>>>
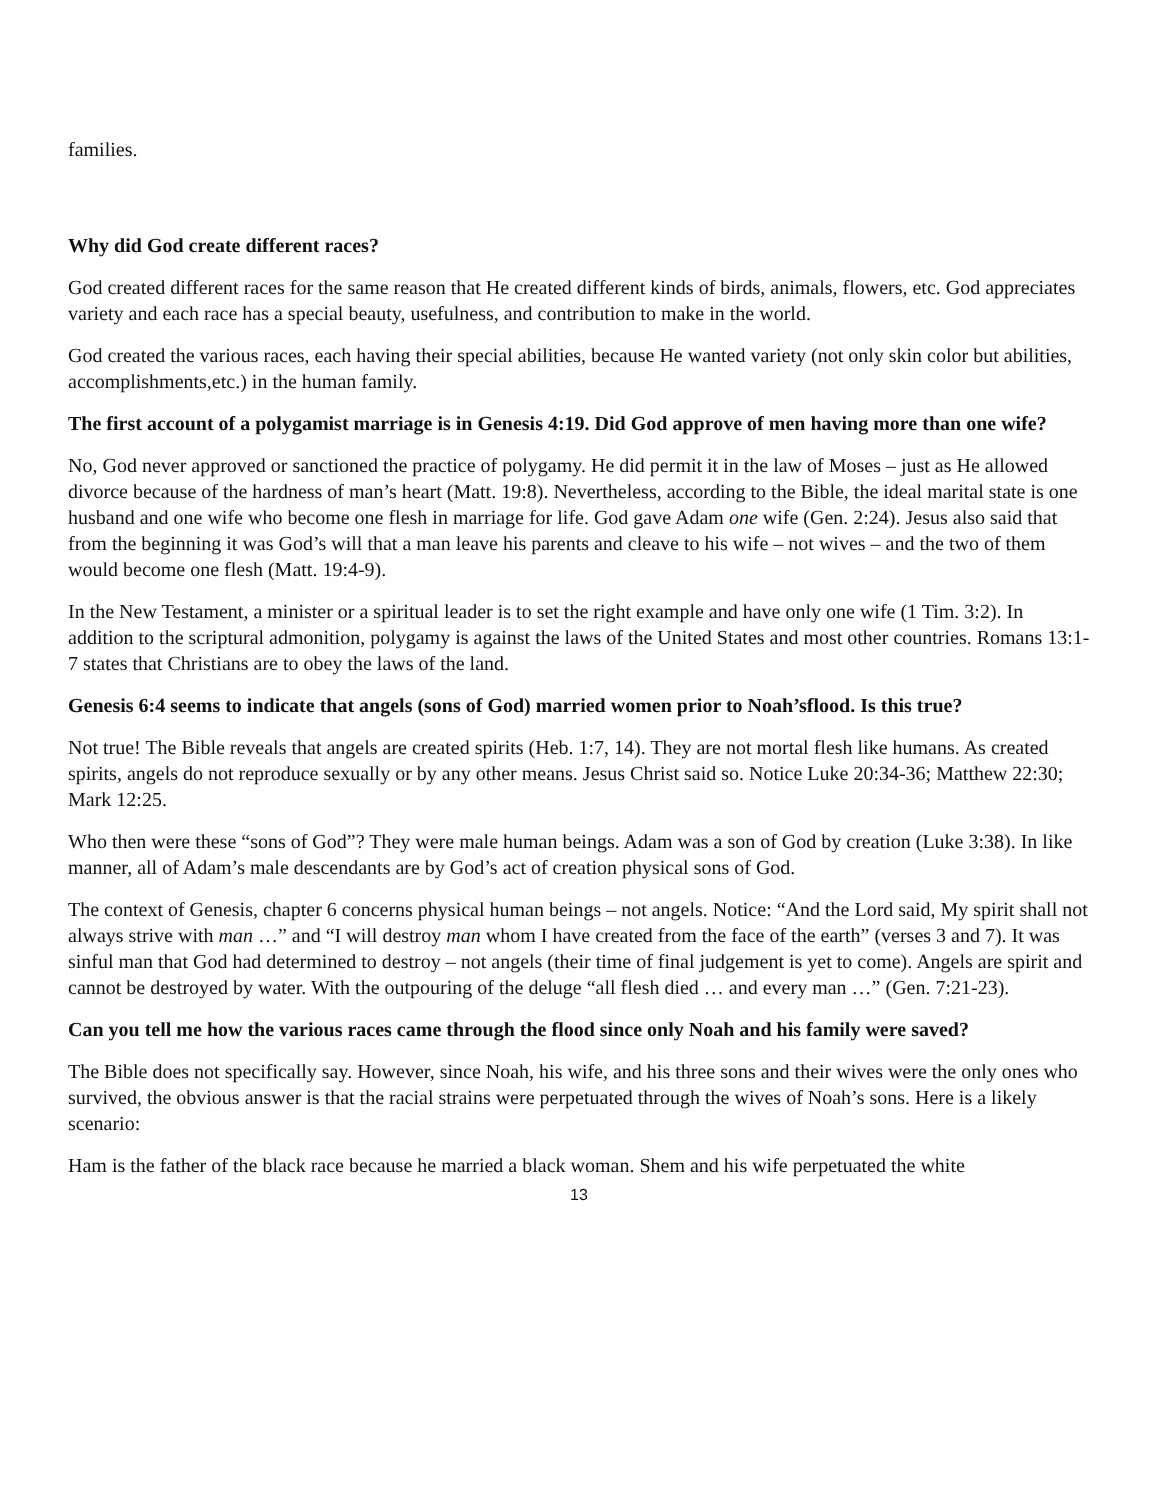families.
Why did God create different races?
God created different races for the same reason that He created different kinds of birds, animals, flowers, etc. God appreciates variety and each race has a special beauty, usefulness, and contribution to make in the world.
God created the various races, each having their special abilities, because He wanted variety (not only skin color but abilities, accomplishments,etc.) in the human family.
The first account of a polygamist marriage is in Genesis 4:19. Did God approve of men having more than one wife?
No, God never approved or sanctioned the practice of polygamy. He did permit it in the law of Moses – just as He allowed divorce because of the hardness of man’s heart (Matt. 19:8). Nevertheless, according to the Bible, the ideal marital state is one husband and one wife who become one flesh in marriage for life. God gave Adam one wife (Gen. 2:24). Jesus also said that from the beginning it was God’s will that a man leave his parents and cleave to his wife – not wives – and the two of them would become one flesh (Matt. 19:4-9).
In the New Testament, a minister or a spiritual leader is to set the right example and have only one wife (1 Tim. 3:2). In addition to the scriptural admonition, polygamy is against the laws of the United States and most other countries. Romans 13:1-7 states that Christians are to obey the laws of the land.
Genesis 6:4 seems to indicate that angels (sons of God) married women prior to Noah’sflood. Is this true?
Not true! The Bible reveals that angels are created spirits (Heb. 1:7, 14). They are not mortal flesh like humans. As created spirits, angels do not reproduce sexually or by any other means. Jesus Christ said so. Notice Luke 20:34-36; Matthew 22:30; Mark 12:25.
Who then were these “sons of God”? They were male human beings. Adam was a son of God by creation (Luke 3:38). In like manner, all of Adam’s male descendants are by God’s act of creation physical sons of God.
The context of Genesis, chapter 6 concerns physical human beings – not angels. Notice: “And the Lord said, My spirit shall not always strive with man …” and “I will destroy man whom I have created from the face of the earth” (verses 3 and 7). It was sinful man that God had determined to destroy – not angels (their time of final judgement is yet to come). Angels are spirit and cannot be destroyed by water. With the outpouring of the deluge “all flesh died … and every man …” (Gen. 7:21-23).
Can you tell me how the various races came through the flood since only Noah and his family were saved?
The Bible does not specifically say. However, since Noah, his wife, and his three sons and their wives were the only ones who survived, the obvious answer is that the racial strains were perpetuated through the wives of Noah’s sons. Here is a likely scenario:
Ham is the father of the black race because he married a black woman. Shem and his wife perpetuated the white
13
<<<
Take the records above and return, word for word, only the lines that fall from the line with "God created the" to the line with "No, God never", both of them included.

OUTPUT FOR THIS TASK |
God created the various races, each having their special abilities, because He wanted variety (not only skin color but abilities, accomplishments,etc.) in the human family.
The first account of a polygamist marriage is in Genesis 4:19. Did God approve of men having more than one wife?
No, God never approved or sanctioned the practice of polygamy. He did permit it in the law of Moses – just as He allowed divorce because of the hardness of man’s heart (Matt. 19:8). Nevertheless, according to the Bible, the ideal marital state is one husband and one wife who become one flesh in marriage for life. God gave Adam one wife (Gen. 2:24). Jesus also said that from the beginning it was God’s will that a man leave his parents and cleave to his wife – not wives – and the two of them would become one flesh (Matt. 19:4-9).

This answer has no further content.